An acquaintance who is a Miles Davis-like trumpeter (played by Michael Kenneth Williams) compares Lionel’s riffing to jazz, where it feels like the music takes control of the improviser rather than the other way around. And, like a jazz musician, Lionel has found ways to harness his skill, which, coupled with his photographic memory, comes in handy when he’s solving cases at a small-time detective agency.

Norton, who wrote, directed and stars as Lionel, has been planning to make a movie of “Motherless Brooklyn” almost since part-time Maine resident Jonathan Lethem’s novel came out in 1999. The intervening years may explain why the character’s age seems to vary from scene to scene and why the plot of the movie isn’t that much like the inventive book, a detective novel where the biggest mystery is how the detective’s brain works.

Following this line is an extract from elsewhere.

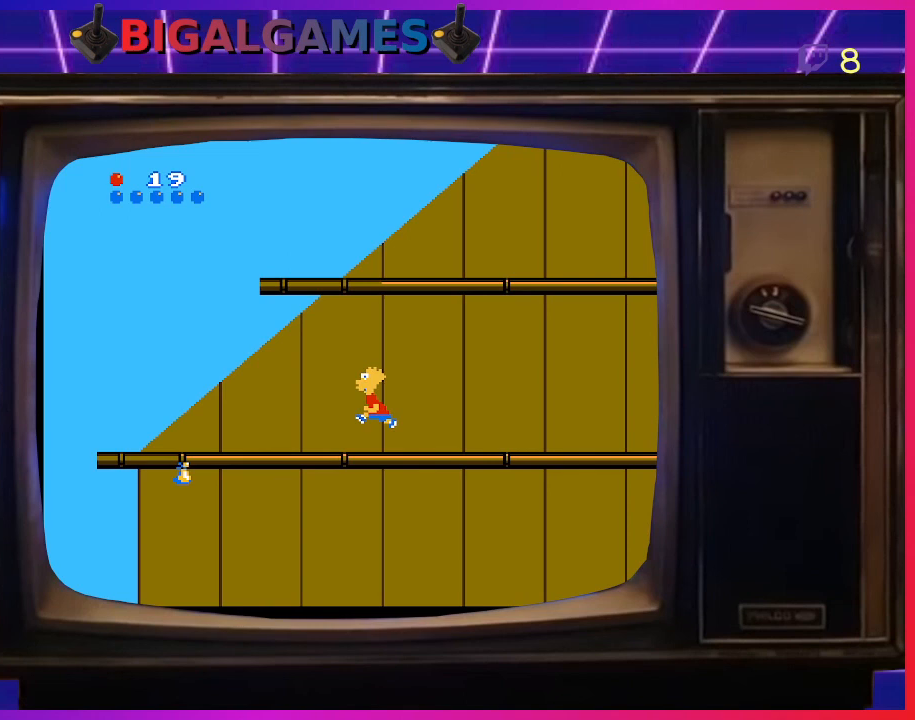
{"buttons": ["DPAD_LEFT"], "right_stick": "center", "events": []}
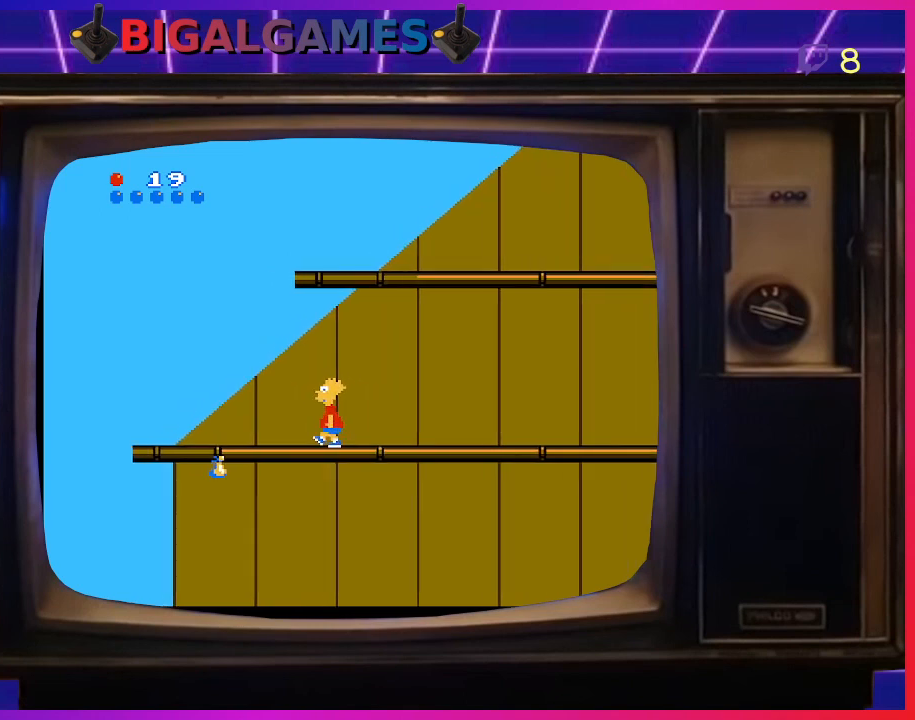
{"buttons": ["DPAD_LEFT"], "right_stick": "center", "events": []}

Lionel is a youth in the book, but he appears to be in his 40s in the movie, which invents a mostly new mystery for him to solve: a story of urban corruption that, in its particulars, mood and solution bears more than a passing resemblance to the great “Chinatown,” except that its evil tycoon (Alec Baldwin) drips venom all over New York City in the 1950s instead of Los Angeles in the 1930s.

I wish the bones of “Chinatown” weren’t so evident. But if you’re going to nod to a classic thriller, “Chinatown” is a good one to pick, and “Motherless Brooklyn” has many other things going for it: The propulsive action scene that opens it. Dick Pope’s faded-photograph cinematography. Daniel Pemberton’s jazz score, which features Wynton Marsalis nimbly incorporating themes from Thelonious Monk and Charlie Parker. The atmospheric setting, which convincingly recalls an era when New York was being transformed by Big Money. A dynamite supporting cast, including Cherry Jones as a fiery city planner, Leslie Mann in a change of pace as a world-weary moll and Norton.

The writer/director/star’s subdued performance meshes perfectly with a screenplay that often recalls the worn-out patter of Raymond Chandler, as when Lionel says, “There is no use in lying to a woman who’s smarter than you.” (One great touch: The narration lets us into Lionel’s thoughts, where his tic doesn’t manifest itself.)

The main character is what makes “Motherless Brooklyn” special because the movie really is about inviting us into a stranger’s point of view. Lionel’s condition makes him riff on words because his brain is trying to make sense of the way strings of words sound. He cannot stop until it sounds right.

A similar impulse propels Lionel throughout the movie. He gets beaten up and betrayed but he continues charging ahead in the investigation of a friend’s murder because he cannot stop until he gets to the truth.